Equations (13) and (14) describe the MTL2L synapses with SVD. Abiding to the SVD formulation, the purple components are orthonormal matrices, whereas the orange components are diagonal matrices with eigenvalues (or singular values, to be more precise). We emphasise again that the purple matrices are fixed prior to training, and only the orange components are trained with hypernetworks. More on the orange components will be addressed in the following subsubsections.

Any means of orthonormal matrix generation is viable. The authors of this manuscript coded in Python (van Rossum, 1995), and we choose to use the SciPy library (Virtanen et al., 2020). Refer to https://docs.scipy.org/doc/scipy/reference/generated/scipy.stats.ortho_group.html for guidelines.

B.5.2 For Scenario 1

The hypernetwork $\mathscr{N}$ s for Scenario 1 are MLPs. These hypernetwork-MLPs consisted two linear layers – the first linear layer was followed by a ReLU activation, then followed by the second linear layer. The hypernetwork-MLPs received the images of as vectors of $784$ pixels. Hence, the input dimension of the first linear layer was set to $784$ . In addition, the output dimension of the second linear layer was $20$ . This is because the hypernetwork-MLPs were employed to infer for the eigenvalues of the SVD synapses of MTL2Ls. Hence, the output dimension of the second linear layer was required to be identical to the hidden dimension of the MTL2Ls. Last, the hidden dimension which connects the first and the second linear layer of the hypernetwork-MLPs were set to 32.

B.5.3 For Scenario 2

As mentioned in Section 4, we set MTL2Ls to perform multi-task learning on Fashion-MNIST and on KMNIST for the meta-training phase of experimental Scenario 2. As discussed in Appendix B.4, the learner-trial $\mathcal{Q}$ was set as the slightly longer 30 – 15 trials were set to update the MLP learners for the Fashion-MNIST dataset, and the remaining 15 were reserved to update the MLP learners on KMNIST.
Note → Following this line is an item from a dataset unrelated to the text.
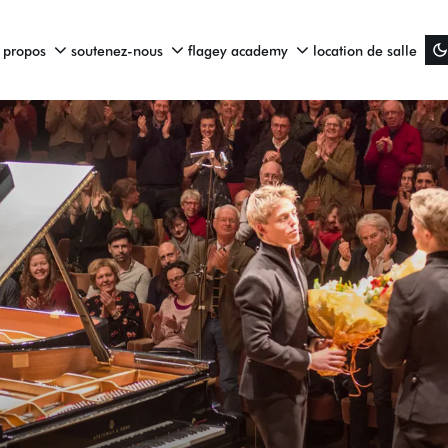
 propos
soutenez-nous
flagey academy
location de salle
During meta-training, we alternated between updating the MLP learners for Fashion-MNIST and for KMNIST as illustrated in Figure 3(b). That is, when $\mathcal{Q}$ $=1,3,\ldots,29$ , MTL2Ls updated MLP learners to classify on Fashion-MNIST; while for even-number $\mathcal{Q}$ s, MTL2Ls updated MLP learners to classify on KMNIST.

The hypernetwork $\mathscr{N}$ s for Scenario 2 were similar to those in Scenario 1 but with a slight modification. We formulated them as

\mathscr{N}_{t}=0.9\mathscr{N}_{t-1}+0.1\text{MLP}(\mathbf{x}_{t}),\text{with}

(17)

$\mathscr{N}_{0}=\vec{\textbf{0}}\in\mathbb{R}^{20}$ . The hypernetwork-MLPs employed in Equation (17) were identical to those employed in Scenario 1. However in Scenario 2, we treated the propagation of the eigenvalues of the SVD synapses of MTL2Ls like momentum (Nesterov, 1983). This was done to increase training stability for MTL2L.

As a final and less significant note, we injected small-sized perturbations to the parameters of the MLP learners during the meta-training phase. This is done to incorporate more noise during the training of MTL2Ls.